▶ _Instructions for the task_: Give the tally of lines in the listing that include "fastest". No other words belong in the answer.

▶ _Data extract_:

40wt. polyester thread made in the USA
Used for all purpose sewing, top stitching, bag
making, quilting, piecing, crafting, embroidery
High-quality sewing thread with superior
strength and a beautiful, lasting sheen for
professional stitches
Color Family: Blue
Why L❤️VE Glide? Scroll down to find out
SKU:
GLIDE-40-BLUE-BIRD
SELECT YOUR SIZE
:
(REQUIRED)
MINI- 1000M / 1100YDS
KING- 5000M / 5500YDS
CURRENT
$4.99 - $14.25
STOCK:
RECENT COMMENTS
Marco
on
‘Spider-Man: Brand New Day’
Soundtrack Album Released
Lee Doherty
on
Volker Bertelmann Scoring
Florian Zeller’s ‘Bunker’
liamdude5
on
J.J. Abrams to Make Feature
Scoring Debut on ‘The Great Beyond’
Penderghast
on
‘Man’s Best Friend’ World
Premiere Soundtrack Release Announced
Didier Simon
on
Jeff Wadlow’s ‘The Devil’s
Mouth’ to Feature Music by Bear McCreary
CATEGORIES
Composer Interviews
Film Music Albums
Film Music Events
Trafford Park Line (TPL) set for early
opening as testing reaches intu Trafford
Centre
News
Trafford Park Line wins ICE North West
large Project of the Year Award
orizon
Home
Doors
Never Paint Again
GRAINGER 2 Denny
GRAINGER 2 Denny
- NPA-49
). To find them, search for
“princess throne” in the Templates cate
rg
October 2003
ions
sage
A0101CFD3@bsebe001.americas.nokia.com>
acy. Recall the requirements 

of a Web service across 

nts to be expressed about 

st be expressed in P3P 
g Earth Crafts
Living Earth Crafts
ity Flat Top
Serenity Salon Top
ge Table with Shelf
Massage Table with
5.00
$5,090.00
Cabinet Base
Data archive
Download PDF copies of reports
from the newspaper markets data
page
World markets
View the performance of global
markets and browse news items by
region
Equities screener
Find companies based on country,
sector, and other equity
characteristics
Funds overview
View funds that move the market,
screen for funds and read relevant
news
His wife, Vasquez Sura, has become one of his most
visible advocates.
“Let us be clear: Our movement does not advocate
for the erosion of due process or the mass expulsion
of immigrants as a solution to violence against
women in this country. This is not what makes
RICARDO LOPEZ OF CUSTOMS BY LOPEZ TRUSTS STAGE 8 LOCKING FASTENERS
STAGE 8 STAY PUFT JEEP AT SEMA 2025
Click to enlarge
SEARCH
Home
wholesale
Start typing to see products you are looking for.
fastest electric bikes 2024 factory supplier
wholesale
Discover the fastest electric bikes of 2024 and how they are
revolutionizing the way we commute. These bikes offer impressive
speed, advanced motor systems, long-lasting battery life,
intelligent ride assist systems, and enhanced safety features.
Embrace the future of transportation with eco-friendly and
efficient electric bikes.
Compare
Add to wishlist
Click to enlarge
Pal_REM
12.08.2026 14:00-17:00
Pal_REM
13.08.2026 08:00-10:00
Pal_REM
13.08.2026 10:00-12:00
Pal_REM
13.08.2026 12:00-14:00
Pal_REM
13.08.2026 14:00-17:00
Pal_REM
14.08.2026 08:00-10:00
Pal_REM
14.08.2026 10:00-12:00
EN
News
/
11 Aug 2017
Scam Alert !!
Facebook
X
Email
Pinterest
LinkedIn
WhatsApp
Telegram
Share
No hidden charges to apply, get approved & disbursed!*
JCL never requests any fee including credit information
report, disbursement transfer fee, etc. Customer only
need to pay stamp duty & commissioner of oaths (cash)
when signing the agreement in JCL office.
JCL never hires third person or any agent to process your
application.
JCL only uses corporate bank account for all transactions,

▶ _Written solution_: 2